Topics presented at the symposium were not limited to “Asia” in the narrow or formalistic sense. Amokura Kawharu and Dr Luke Nottage offered a comparative study of key areas of the existing treaties for Australia and New Zealand, closely integrated economically with the Asian region and even more so bilaterally. They ended up examining the potential to facilitate more EU-style treaty innovations in the Asia-Pacific region and the influence these two countries collectively might have on such processes. The final main speaker of the symposium, Adjunct Professor Donald Robertson (Herbert Smith Freehills) addressed the relation of investment treaties with governance, focusing on principles of best-practice regulation, which sparked considerable potential for further debate.
Justin Gleeson SC, former Solicitor-General and leader of the team that successfully defended the Philip Morris claims against Australia, offered concluding remarks to sum up the symposium. He noted that despite the diversity of the objectives of the speakers, the core aim of these studies remained the same: “it is all about human wellbeing across the planet”.

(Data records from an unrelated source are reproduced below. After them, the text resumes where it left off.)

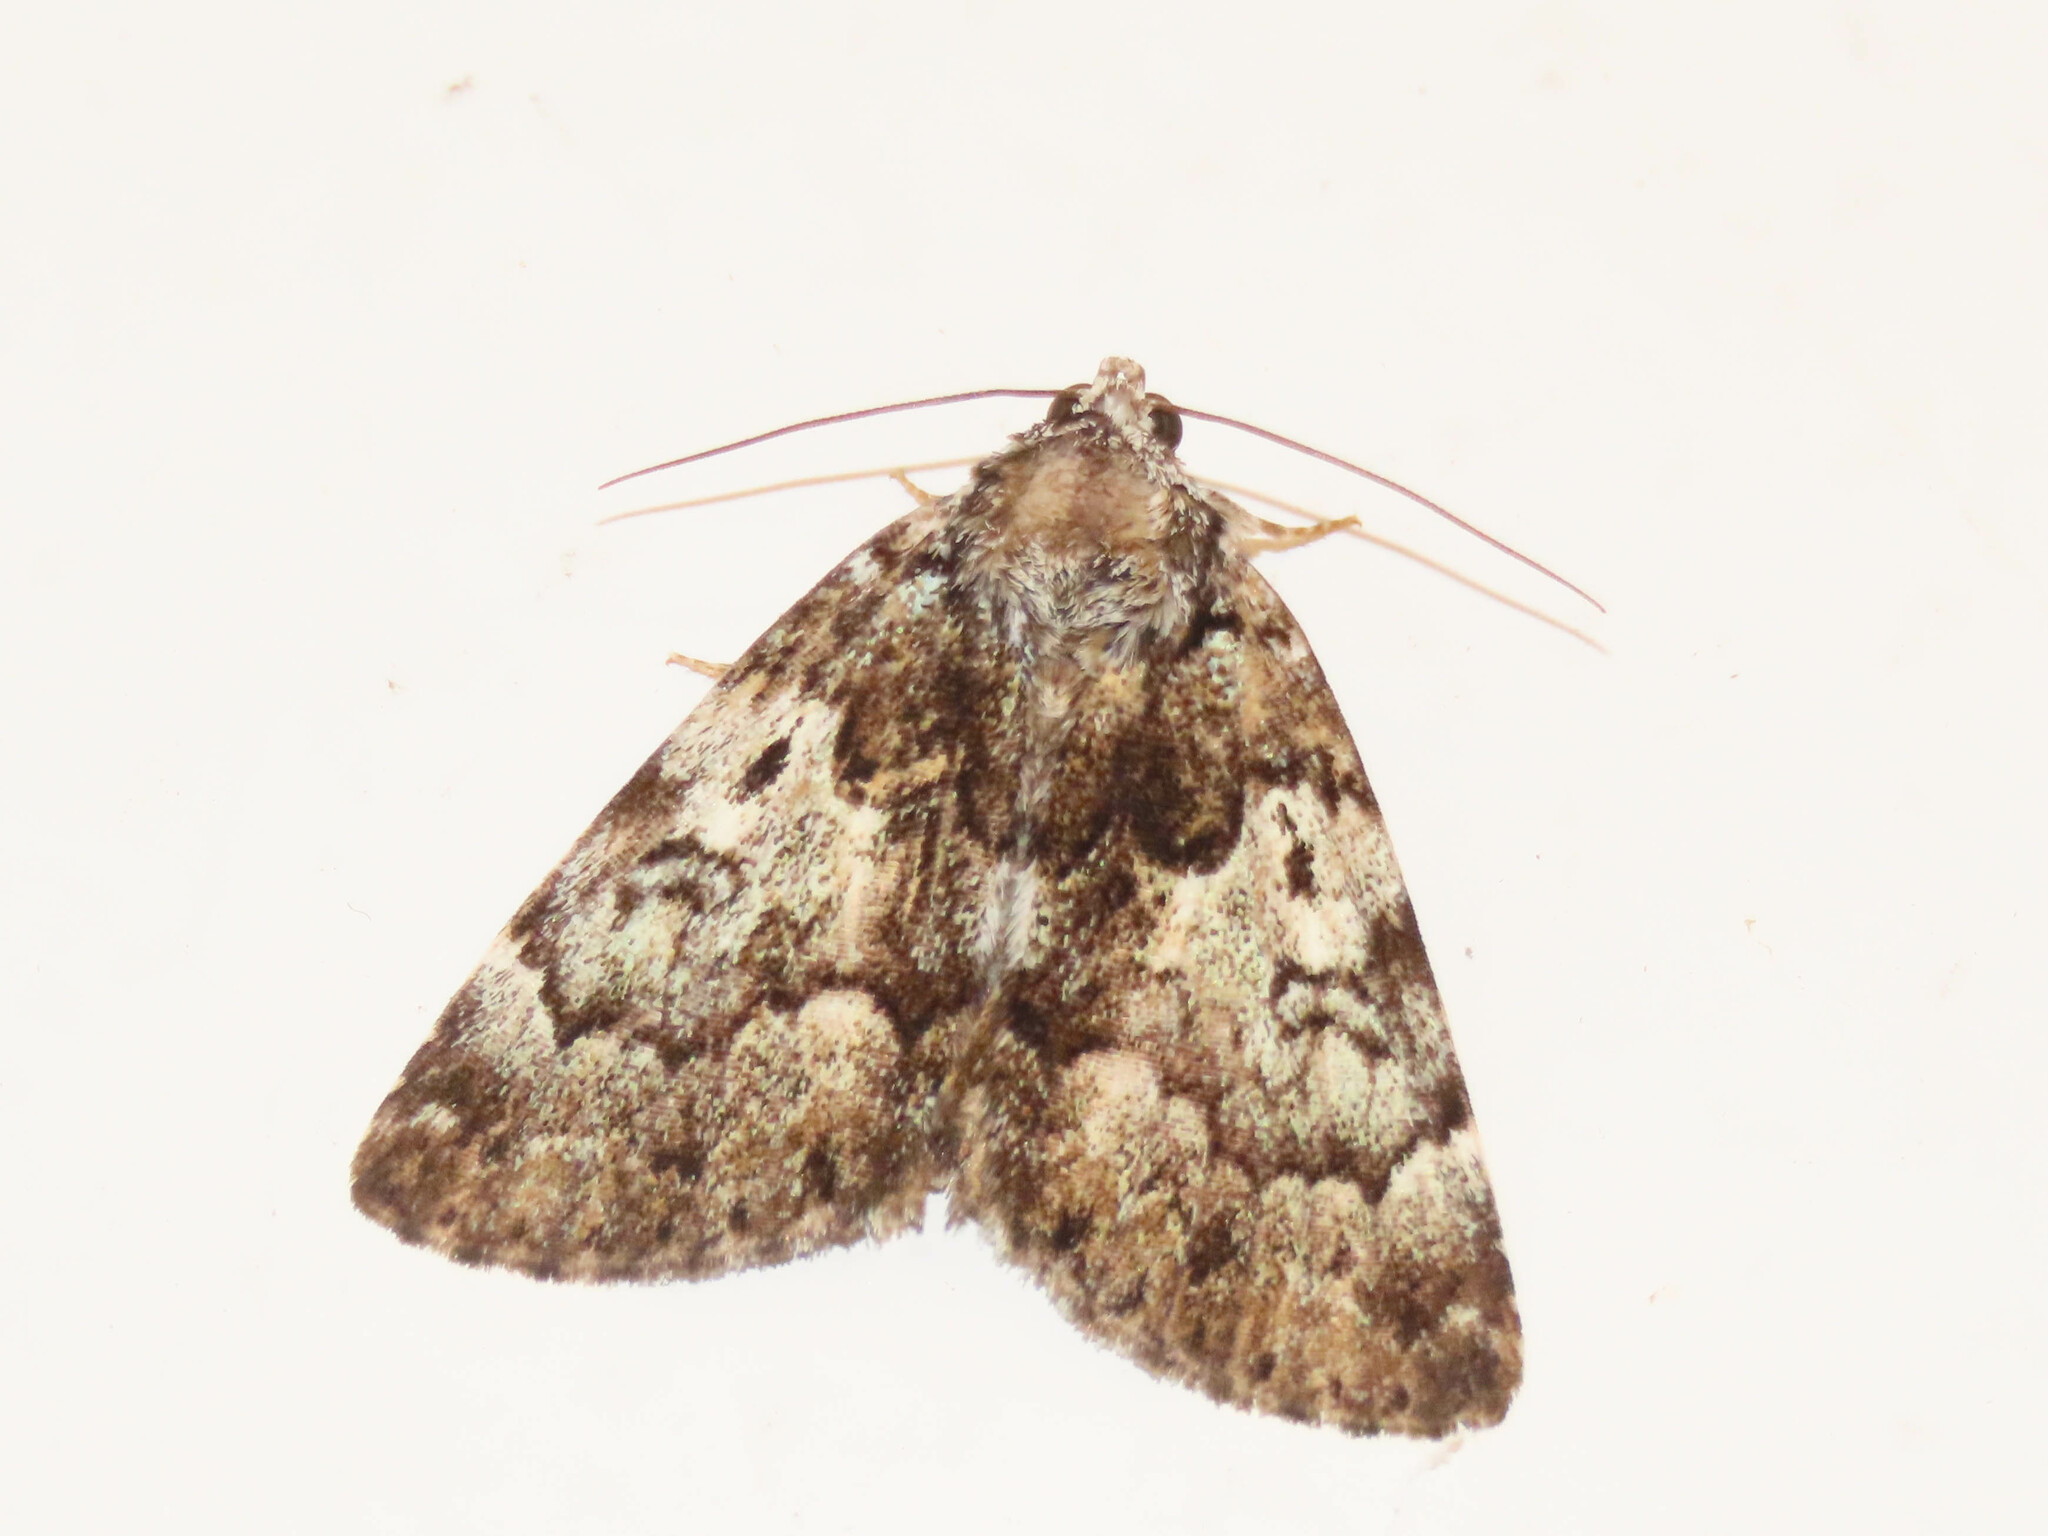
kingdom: Animalia
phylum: Arthropoda
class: Insecta
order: Lepidoptera
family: Erebidae
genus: Allotria
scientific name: Allotria elonympha
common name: False underwing
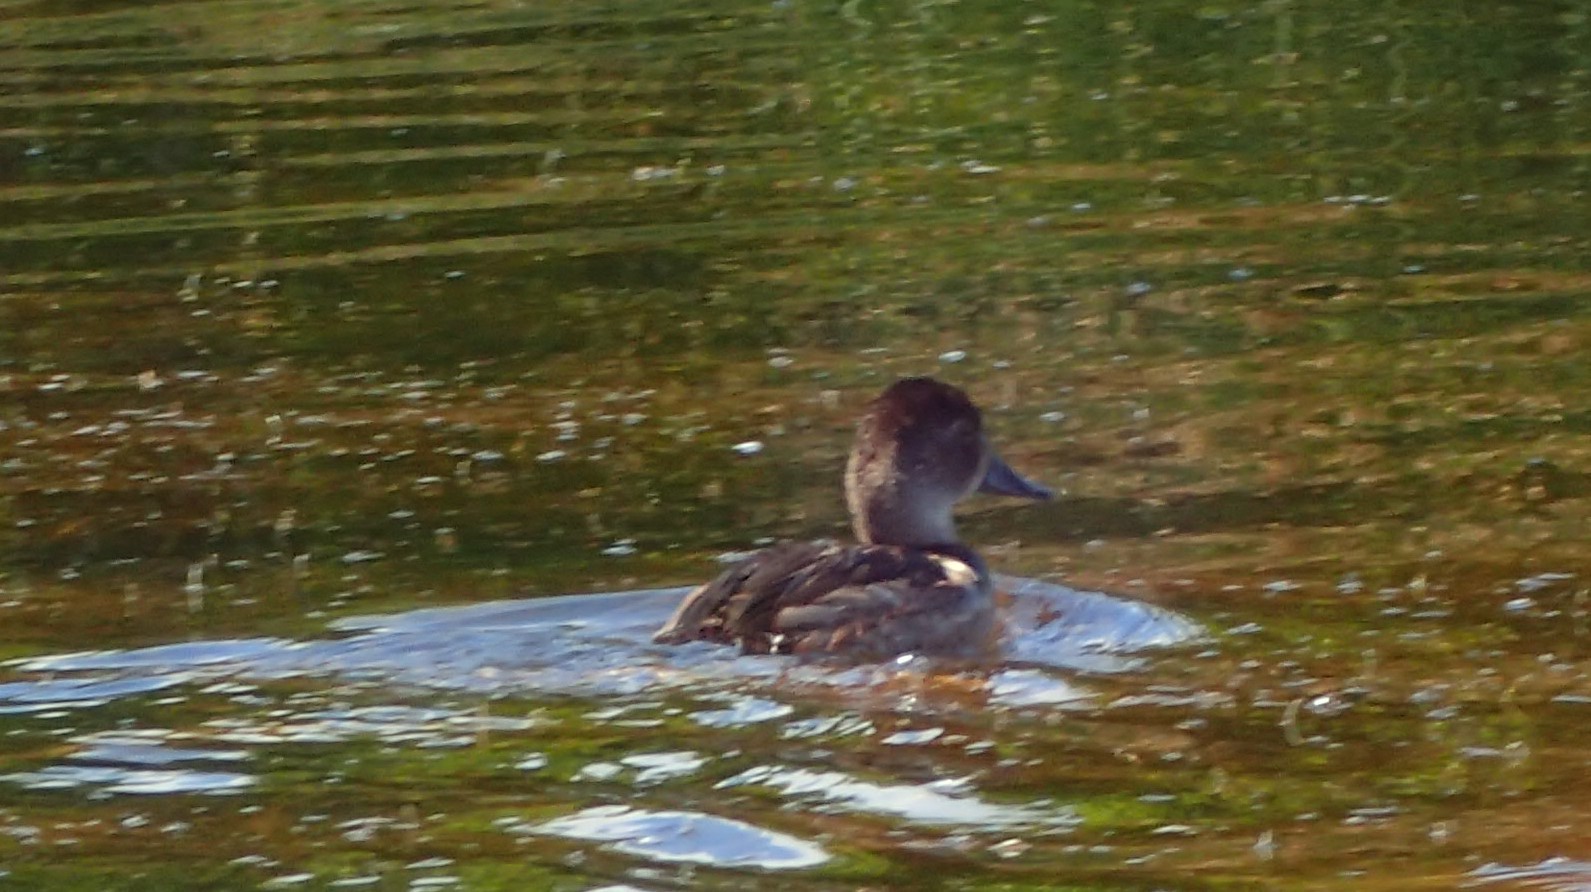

The symposium therefore offered an excellent platform to share new findings and discuss ideas related to challenges and opportunities related to the investment treaty regime and associated peculiarities in the wider Asia-Pacific region. This marked a thought-provoking continuation of intellectual debate from a related previous conference on “International Investment Arbitration and Dispute Resolution in Southeast Asia” hosted by Chulalongkorn University on 18 July 2016, focusing on the experience of individual ASEAN member states. The research presented at both conferences, also related to an Australian Research Council project over 2014-7 (for Trakman, Armstrong, Kurtz and Nottage), will be brought together in a book on “International Investment Treaties and Arbitration Across Asia” to be co-edited by Dr Chaisse and Dr Nottage.